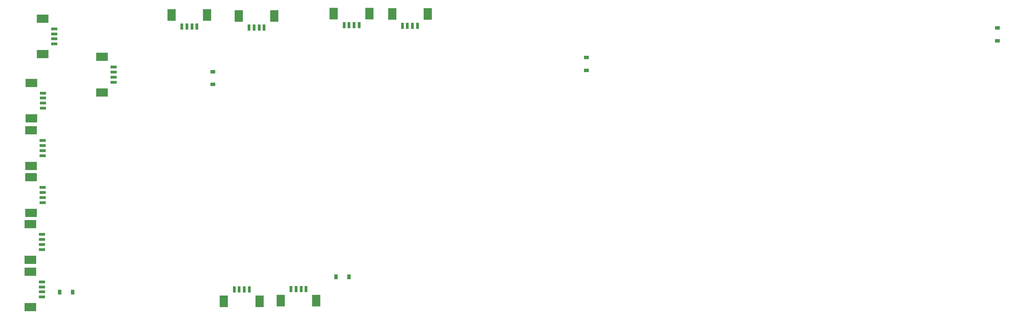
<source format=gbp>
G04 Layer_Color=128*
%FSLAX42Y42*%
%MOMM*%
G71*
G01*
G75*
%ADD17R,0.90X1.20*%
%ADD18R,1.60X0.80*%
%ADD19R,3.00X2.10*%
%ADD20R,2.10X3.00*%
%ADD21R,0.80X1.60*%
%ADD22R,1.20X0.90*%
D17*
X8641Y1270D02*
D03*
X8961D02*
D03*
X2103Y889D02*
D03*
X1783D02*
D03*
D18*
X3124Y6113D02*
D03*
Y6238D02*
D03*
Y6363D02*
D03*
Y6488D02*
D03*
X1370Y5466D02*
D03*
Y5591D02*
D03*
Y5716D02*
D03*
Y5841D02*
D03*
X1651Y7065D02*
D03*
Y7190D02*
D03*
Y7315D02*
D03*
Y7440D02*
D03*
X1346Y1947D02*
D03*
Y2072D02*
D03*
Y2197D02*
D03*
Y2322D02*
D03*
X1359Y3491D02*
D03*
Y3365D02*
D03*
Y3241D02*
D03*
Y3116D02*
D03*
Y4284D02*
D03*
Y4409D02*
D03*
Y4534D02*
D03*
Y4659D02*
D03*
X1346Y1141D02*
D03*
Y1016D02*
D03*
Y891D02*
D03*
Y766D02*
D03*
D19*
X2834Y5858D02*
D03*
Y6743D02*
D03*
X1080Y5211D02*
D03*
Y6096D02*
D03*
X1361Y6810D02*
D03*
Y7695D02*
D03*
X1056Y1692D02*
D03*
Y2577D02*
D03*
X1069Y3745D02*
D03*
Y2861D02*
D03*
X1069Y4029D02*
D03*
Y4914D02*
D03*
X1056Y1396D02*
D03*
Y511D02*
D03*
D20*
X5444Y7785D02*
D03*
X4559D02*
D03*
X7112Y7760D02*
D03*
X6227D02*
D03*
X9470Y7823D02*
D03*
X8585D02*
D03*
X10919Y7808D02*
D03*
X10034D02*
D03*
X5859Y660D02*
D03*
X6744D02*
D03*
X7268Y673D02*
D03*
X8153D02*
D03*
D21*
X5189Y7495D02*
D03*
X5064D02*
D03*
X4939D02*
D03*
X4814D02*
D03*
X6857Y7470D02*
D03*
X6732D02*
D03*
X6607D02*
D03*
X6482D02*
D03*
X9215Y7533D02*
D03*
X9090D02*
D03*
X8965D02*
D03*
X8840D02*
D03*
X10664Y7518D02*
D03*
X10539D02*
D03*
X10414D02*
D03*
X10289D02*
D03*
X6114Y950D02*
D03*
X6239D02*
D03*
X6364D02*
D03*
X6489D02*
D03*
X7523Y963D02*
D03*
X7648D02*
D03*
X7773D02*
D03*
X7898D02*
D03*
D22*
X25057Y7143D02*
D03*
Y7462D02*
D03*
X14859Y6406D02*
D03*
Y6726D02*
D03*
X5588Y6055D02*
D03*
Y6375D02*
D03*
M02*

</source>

————

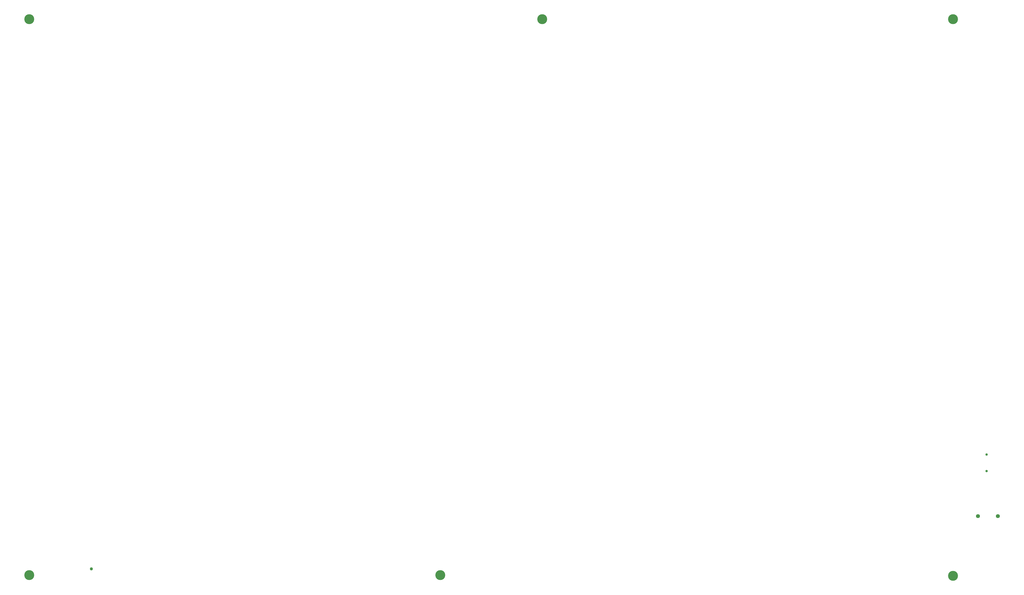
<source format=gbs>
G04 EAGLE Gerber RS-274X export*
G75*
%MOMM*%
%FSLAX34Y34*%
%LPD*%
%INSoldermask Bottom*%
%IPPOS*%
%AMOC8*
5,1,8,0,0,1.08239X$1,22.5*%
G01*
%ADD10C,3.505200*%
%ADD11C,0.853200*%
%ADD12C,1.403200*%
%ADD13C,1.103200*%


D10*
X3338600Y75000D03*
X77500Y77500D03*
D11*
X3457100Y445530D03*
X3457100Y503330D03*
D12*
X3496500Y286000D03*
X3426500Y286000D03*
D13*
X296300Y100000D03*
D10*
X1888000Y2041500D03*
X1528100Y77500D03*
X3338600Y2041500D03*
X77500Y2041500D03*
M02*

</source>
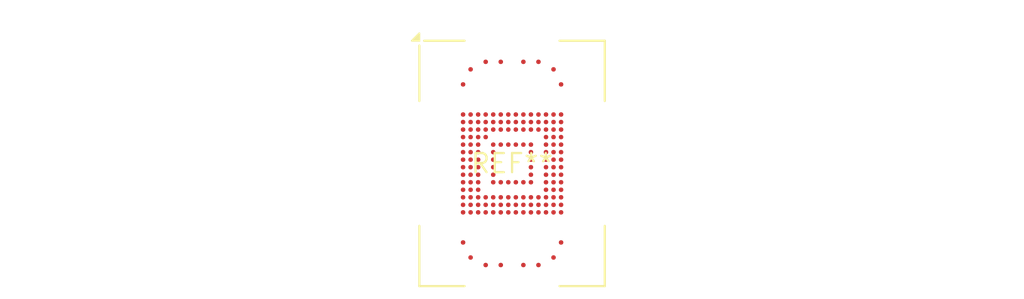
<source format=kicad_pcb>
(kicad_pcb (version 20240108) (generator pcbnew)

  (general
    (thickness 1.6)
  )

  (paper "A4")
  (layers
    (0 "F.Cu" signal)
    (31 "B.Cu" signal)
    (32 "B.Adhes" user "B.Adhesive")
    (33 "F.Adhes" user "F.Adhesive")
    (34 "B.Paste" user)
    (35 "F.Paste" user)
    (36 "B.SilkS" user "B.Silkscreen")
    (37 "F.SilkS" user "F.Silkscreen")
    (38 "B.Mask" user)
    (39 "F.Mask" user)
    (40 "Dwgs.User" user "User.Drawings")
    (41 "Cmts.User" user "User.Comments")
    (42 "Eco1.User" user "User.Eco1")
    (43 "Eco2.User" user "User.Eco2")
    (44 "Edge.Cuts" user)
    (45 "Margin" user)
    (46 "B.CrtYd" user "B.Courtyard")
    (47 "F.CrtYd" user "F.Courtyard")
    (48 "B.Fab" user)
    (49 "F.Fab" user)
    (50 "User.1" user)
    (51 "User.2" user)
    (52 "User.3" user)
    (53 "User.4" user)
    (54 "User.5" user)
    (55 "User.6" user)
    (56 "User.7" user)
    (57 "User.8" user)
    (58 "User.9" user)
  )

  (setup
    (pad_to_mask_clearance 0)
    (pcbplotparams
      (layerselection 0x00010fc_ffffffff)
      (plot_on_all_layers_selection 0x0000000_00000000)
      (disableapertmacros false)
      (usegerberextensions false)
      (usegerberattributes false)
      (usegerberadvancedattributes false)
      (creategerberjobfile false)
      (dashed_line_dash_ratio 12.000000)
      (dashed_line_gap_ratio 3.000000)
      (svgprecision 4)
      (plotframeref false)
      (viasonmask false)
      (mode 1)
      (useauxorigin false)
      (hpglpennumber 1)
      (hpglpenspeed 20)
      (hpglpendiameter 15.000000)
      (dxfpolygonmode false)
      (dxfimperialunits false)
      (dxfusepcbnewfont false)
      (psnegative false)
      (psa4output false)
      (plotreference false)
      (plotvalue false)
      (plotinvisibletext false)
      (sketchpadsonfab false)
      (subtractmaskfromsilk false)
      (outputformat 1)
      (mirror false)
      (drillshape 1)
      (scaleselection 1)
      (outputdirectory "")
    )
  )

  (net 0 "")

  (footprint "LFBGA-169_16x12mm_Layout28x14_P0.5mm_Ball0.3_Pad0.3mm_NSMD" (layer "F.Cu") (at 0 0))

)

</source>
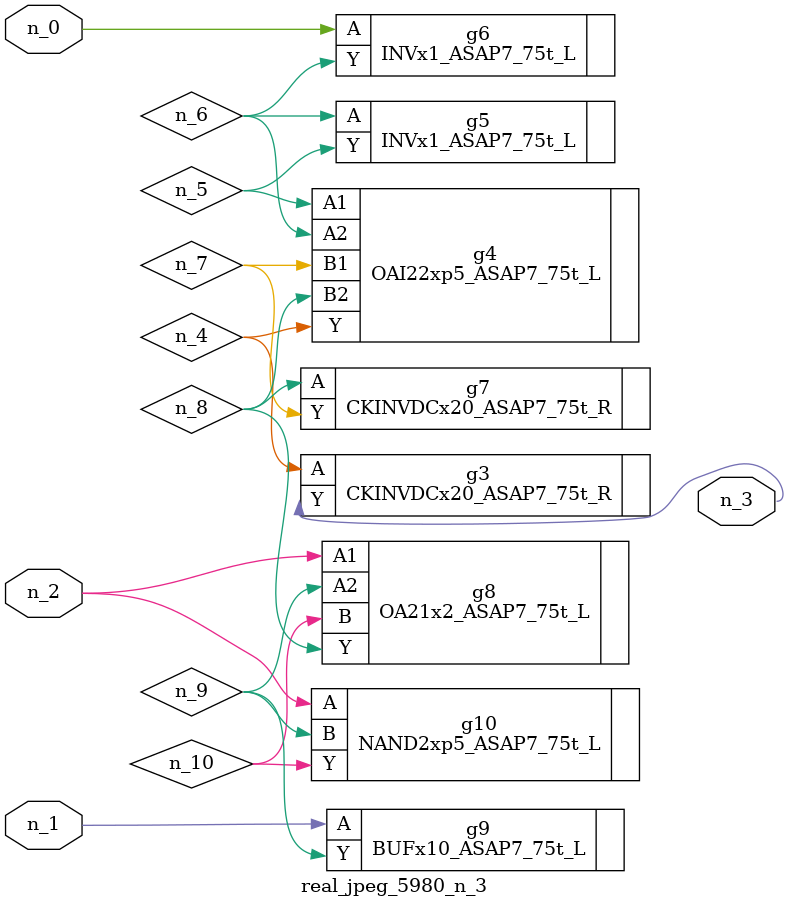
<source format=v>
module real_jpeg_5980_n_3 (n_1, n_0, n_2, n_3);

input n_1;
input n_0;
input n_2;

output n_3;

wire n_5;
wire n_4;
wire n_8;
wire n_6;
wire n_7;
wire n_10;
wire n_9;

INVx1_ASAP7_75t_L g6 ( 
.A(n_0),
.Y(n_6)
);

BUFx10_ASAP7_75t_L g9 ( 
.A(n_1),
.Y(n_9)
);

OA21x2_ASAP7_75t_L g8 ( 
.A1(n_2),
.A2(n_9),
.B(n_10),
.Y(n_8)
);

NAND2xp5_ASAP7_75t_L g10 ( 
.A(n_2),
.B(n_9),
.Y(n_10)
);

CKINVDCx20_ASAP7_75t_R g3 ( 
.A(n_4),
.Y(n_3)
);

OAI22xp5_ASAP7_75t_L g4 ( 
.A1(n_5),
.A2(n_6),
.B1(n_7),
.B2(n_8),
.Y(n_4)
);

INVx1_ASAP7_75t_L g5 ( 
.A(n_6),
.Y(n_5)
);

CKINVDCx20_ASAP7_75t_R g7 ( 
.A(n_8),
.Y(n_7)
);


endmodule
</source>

————

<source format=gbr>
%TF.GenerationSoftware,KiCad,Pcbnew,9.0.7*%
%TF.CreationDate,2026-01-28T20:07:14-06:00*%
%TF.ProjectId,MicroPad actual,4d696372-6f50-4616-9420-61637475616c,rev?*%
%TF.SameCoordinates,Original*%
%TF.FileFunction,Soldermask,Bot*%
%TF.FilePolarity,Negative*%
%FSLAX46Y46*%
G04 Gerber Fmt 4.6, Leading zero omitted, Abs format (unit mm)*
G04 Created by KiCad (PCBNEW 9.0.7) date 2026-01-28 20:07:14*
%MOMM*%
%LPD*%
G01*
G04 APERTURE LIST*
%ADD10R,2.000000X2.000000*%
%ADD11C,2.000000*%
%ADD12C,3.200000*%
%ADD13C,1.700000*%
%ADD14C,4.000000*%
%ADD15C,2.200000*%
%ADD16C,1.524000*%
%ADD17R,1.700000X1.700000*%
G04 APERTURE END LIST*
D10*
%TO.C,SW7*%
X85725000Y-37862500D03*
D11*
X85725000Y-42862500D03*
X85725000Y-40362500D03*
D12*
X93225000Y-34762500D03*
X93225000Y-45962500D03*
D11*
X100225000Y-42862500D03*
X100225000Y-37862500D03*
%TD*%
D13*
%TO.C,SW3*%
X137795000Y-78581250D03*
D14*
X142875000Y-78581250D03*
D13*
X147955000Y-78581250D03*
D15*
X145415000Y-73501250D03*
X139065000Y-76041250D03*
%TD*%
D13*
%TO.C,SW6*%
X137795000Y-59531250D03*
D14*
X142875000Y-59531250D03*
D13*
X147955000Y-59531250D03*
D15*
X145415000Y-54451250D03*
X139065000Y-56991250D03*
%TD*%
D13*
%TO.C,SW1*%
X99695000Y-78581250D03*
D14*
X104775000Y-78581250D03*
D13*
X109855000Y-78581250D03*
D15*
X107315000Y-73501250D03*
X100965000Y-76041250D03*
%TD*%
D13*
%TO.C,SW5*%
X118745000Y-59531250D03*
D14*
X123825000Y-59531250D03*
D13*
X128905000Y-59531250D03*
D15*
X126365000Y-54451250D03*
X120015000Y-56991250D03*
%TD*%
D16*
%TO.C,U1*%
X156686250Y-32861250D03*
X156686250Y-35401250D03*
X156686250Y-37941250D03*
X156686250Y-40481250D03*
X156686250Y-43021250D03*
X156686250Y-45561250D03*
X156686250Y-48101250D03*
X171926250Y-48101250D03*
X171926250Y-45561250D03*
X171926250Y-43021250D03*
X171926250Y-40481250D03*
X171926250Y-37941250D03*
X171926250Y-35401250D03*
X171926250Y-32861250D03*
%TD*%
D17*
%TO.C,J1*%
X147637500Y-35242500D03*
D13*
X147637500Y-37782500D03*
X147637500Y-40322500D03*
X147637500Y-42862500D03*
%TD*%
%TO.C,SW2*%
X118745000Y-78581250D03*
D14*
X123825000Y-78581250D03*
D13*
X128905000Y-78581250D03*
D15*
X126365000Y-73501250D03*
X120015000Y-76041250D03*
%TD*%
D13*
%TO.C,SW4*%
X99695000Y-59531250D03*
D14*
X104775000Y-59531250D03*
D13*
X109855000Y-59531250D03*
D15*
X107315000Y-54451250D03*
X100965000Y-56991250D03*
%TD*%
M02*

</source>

————

• THE PROBLEM: Starting with the line that holds "<source format=gbp>" and ending with the line that holds "X7112Y7760D02*", retype every line in the data above exactly, and nothing else.

• SOLVED PROBLEM:
<source format=gbp>
G04 Layer_Color=128*
%FSLAX42Y42*%
%MOMM*%
G71*
G01*
G75*
%ADD17R,0.90X1.20*%
%ADD18R,1.60X0.80*%
%ADD19R,3.00X2.10*%
%ADD20R,2.10X3.00*%
%ADD21R,0.80X1.60*%
%ADD22R,1.20X0.90*%
D17*
X8641Y1270D02*
D03*
X8961D02*
D03*
X2103Y889D02*
D03*
X1783D02*
D03*
D18*
X3124Y6113D02*
D03*
Y6238D02*
D03*
Y6363D02*
D03*
Y6488D02*
D03*
X1370Y5466D02*
D03*
Y5591D02*
D03*
Y5716D02*
D03*
Y5841D02*
D03*
X1651Y7065D02*
D03*
Y7190D02*
D03*
Y7315D02*
D03*
Y7440D02*
D03*
X1346Y1947D02*
D03*
Y2072D02*
D03*
Y2197D02*
D03*
Y2322D02*
D03*
X1359Y3491D02*
D03*
Y3365D02*
D03*
Y3241D02*
D03*
Y3116D02*
D03*
Y4284D02*
D03*
Y4409D02*
D03*
Y4534D02*
D03*
Y4659D02*
D03*
X1346Y1141D02*
D03*
Y1016D02*
D03*
Y891D02*
D03*
Y766D02*
D03*
D19*
X2834Y5858D02*
D03*
Y6743D02*
D03*
X1080Y5211D02*
D03*
Y6096D02*
D03*
X1361Y6810D02*
D03*
Y7695D02*
D03*
X1056Y1692D02*
D03*
Y2577D02*
D03*
X1069Y3745D02*
D03*
Y2861D02*
D03*
X1069Y4029D02*
D03*
Y4914D02*
D03*
X1056Y1396D02*
D03*
Y511D02*
D03*
D20*
X5444Y7785D02*
D03*
X4559D02*
D03*
X7112Y7760D02*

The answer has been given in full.